*** Opening Provided information ***

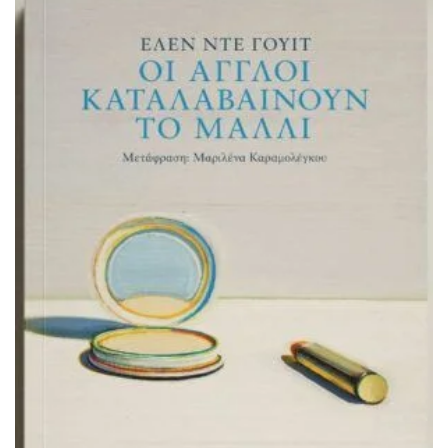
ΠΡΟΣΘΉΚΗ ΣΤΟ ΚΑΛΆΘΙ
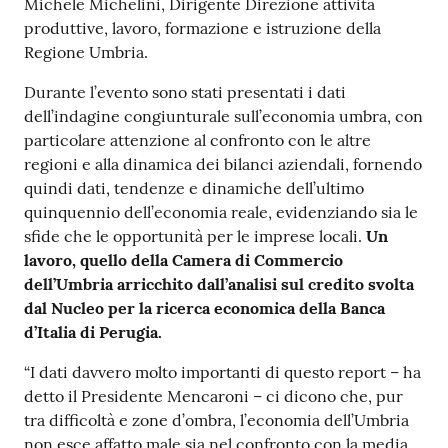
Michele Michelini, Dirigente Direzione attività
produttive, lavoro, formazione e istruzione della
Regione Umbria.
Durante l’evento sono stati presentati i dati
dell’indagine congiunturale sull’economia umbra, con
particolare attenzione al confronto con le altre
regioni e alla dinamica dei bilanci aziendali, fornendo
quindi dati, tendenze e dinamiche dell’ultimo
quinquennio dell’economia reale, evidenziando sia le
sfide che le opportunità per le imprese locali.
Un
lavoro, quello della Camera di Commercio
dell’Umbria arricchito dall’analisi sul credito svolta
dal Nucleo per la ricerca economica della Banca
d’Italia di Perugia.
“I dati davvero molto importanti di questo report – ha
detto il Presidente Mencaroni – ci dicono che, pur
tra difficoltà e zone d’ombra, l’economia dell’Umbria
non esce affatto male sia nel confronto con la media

*** Closing Provided information ***

__Your assignment__:
Can you extract the text read from all the records above, reproducing each line verbatim and leaving the pictures out?

__Completed task__:
ΠΡΟΣΘΉΚΗ ΣΤΟ ΚΑΛΆΘΙ
Michele Michelini, Dirigente Direzione attività
produttive, lavoro, formazione e istruzione della
Regione Umbria.
Durante l’evento sono stati presentati i dati
dell’indagine congiunturale sull’economia umbra, con
particolare attenzione al confronto con le altre
regioni e alla dinamica dei bilanci aziendali, fornendo
quindi dati, tendenze e dinamiche dell’ultimo
quinquennio dell’economia reale, evidenziando sia le
sfide che le opportunità per le imprese locali.
Un
lavoro, quello della Camera di Commercio
dell’Umbria arricchito dall’analisi sul credito svolta
dal Nucleo per la ricerca economica della Banca
d’Italia di Perugia.
“I dati davvero molto importanti di questo report – ha
detto il Presidente Mencaroni – ci dicono che, pur
tra difficoltà e zone d’ombra, l’economia dell’Umbria
non esce affatto male sia nel confronto con la media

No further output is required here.